◆ **Exercise instructions**
Could you restate the whole listing word for word?

[[ Listed records, beginning ]]

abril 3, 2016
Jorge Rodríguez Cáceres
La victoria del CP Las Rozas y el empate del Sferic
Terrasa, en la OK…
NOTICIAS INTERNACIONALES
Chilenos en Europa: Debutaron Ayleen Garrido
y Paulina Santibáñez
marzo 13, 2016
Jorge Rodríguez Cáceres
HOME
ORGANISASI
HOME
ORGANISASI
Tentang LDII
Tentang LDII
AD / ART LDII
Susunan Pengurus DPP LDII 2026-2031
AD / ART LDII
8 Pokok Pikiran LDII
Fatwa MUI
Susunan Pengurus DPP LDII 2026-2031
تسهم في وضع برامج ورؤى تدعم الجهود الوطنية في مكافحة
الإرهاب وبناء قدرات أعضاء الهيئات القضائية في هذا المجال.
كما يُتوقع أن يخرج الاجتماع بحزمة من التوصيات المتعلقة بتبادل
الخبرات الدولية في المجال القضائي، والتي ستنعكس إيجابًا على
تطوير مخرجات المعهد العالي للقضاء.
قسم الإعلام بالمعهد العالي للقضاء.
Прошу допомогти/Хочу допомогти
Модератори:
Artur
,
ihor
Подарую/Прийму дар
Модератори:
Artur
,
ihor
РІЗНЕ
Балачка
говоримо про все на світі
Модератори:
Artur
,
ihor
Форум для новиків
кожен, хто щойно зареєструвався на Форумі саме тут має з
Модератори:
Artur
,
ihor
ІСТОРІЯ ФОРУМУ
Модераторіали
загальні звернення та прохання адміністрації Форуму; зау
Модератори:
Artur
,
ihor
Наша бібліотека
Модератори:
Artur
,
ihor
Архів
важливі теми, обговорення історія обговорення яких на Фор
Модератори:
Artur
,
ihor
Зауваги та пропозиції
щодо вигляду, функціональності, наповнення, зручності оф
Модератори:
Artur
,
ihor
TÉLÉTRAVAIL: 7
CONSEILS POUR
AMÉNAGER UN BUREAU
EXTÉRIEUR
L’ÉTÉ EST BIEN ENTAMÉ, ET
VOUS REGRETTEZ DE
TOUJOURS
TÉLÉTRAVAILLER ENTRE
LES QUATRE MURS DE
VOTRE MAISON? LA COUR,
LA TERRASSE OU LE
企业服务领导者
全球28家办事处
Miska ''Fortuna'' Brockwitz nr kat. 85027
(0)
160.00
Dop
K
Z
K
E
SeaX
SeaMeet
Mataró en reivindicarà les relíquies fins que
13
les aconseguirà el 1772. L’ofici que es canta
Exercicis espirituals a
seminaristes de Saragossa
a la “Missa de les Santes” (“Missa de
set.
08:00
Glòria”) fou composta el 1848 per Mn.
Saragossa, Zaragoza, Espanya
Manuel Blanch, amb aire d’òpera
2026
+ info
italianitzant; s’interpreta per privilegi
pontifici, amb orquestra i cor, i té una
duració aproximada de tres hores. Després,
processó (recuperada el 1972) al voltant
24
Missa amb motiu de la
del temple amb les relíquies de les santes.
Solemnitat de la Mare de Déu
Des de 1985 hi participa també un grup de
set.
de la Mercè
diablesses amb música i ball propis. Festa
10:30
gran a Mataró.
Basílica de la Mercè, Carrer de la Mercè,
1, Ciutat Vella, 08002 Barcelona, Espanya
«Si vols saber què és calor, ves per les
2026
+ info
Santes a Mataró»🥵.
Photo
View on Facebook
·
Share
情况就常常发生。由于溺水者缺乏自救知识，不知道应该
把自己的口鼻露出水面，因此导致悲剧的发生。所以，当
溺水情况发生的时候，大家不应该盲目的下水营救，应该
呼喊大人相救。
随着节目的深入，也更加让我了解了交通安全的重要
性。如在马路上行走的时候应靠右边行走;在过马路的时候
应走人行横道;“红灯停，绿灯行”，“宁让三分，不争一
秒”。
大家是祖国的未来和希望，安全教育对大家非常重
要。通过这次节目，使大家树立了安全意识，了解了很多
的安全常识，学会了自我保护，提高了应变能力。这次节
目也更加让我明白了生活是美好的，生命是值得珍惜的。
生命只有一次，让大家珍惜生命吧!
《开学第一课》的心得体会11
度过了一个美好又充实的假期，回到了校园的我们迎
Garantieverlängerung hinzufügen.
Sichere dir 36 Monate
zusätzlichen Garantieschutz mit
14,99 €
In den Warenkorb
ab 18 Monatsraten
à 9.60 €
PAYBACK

[[ Listed records, end ]]

◆ **Exercise solution**
abril 3, 2016
Jorge Rodríguez Cáceres
La victoria del CP Las Rozas y el empate del Sferic
Terrasa, en la OK…
NOTICIAS INTERNACIONALES
Chilenos en Europa: Debutaron Ayleen Garrido
y Paulina Santibáñez
marzo 13, 2016
Jorge Rodríguez Cáceres
HOME
ORGANISASI
HOME
ORGANISASI
Tentang LDII
Tentang LDII
AD / ART LDII
Susunan Pengurus DPP LDII 2026-2031
AD / ART LDII
8 Pokok Pikiran LDII
Fatwa MUI
Susunan Pengurus DPP LDII 2026-2031
تسهم في وضع برامج ورؤى تدعم الجهود الوطنية في مكافحة
الإرهاب وبناء قدرات أعضاء الهيئات القضائية في هذا المجال.
كما يُتوقع أن يخرج الاجتماع بحزمة من التوصيات المتعلقة بتبادل
الخبرات الدولية في المجال القضائي، والتي ستنعكس إيجابًا على
تطوير مخرجات المعهد العالي للقضاء.
قسم الإعلام بالمعهد العالي للقضاء.
Прошу допомогти/Хочу допомогти
Модератори:
Artur
,
ihor
Подарую/Прийму дар
Модератори:
Artur
,
ihor
РІЗНЕ
Балачка
говоримо про все на світі
Модератори:
Artur
,
ihor
Форум для новиків
кожен, хто щойно зареєструвався на Форумі саме тут має з
Модератори:
Artur
,
ihor
ІСТОРІЯ ФОРУМУ
Модераторіали
загальні звернення та прохання адміністрації Форуму; зау
Модератори:
Artur
,
ihor
Наша бібліотека
Модератори:
Artur
,
ihor
Архів
важливі теми, обговорення історія обговорення яких на Фор
Модератори:
Artur
,
ihor
Зауваги та пропозиції
щодо вигляду, функціональності, наповнення, зручності оф
Модератори:
Artur
,
ihor
TÉLÉTRAVAIL: 7
CONSEILS POUR
AMÉNAGER UN BUREAU
EXTÉRIEUR
L’ÉTÉ EST BIEN ENTAMÉ, ET
VOUS REGRETTEZ DE
TOUJOURS
TÉLÉTRAVAILLER ENTRE
LES QUATRE MURS DE
VOTRE MAISON? LA COUR,
LA TERRASSE OU LE
企业服务领导者
全球28家办事处
Miska ''Fortuna'' Brockwitz nr kat. 85027
(0)
160.00
Dop
K
Z
K
E
SeaX
SeaMeet
Mataró en reivindicarà les relíquies fins que
13
les aconseguirà el 1772. L’ofici que es canta
Exercicis espirituals a
seminaristes de Saragossa
a la “Missa de les Santes” (“Missa de
set.
08:00
Glòria”) fou composta el 1848 per Mn.
Saragossa, Zaragoza, Espanya
Manuel Blanch, amb aire d’òpera
2026
+ info
italianitzant; s’interpreta per privilegi
pontifici, amb orquestra i cor, i té una
duració aproximada de tres hores. Després,
processó (recuperada el 1972) al voltant
24
Missa amb motiu de la
del temple amb les relíquies de les santes.
Solemnitat de la Mare de Déu
Des de 1985 hi participa també un grup de
set.
de la Mercè
diablesses amb música i ball propis. Festa
10:30
gran a Mataró.
Basílica de la Mercè, Carrer de la Mercè,
1, Ciutat Vella, 08002 Barcelona, Espanya
«Si vols saber què és calor, ves per les
2026
+ info
Santes a Mataró»🥵.
Photo
View on Facebook
·
Share
情况就常常发生。由于溺水者缺乏自救知识，不知道应该
把自己的口鼻露出水面，因此导致悲剧的发生。所以，当
溺水情况发生的时候，大家不应该盲目的下水营救，应该
呼喊大人相救。
随着节目的深入，也更加让我了解了交通安全的重要
性。如在马路上行走的时候应靠右边行走;在过马路的时候
应走人行横道;“红灯停，绿灯行”，“宁让三分，不争一
秒”。
大家是祖国的未来和希望，安全教育对大家非常重
要。通过这次节目，使大家树立了安全意识，了解了很多
的安全常识，学会了自我保护，提高了应变能力。这次节
目也更加让我明白了生活是美好的，生命是值得珍惜的。
生命只有一次，让大家珍惜生命吧!
《开学第一课》的心得体会11
度过了一个美好又充实的假期，回到了校园的我们迎
Garantieverlängerung hinzufügen.
Sichere dir 36 Monate
zusätzlichen Garantieschutz mit
14,99 €
In den Warenkorb
ab 18 Monatsraten
à 9.60 €
PAYBACK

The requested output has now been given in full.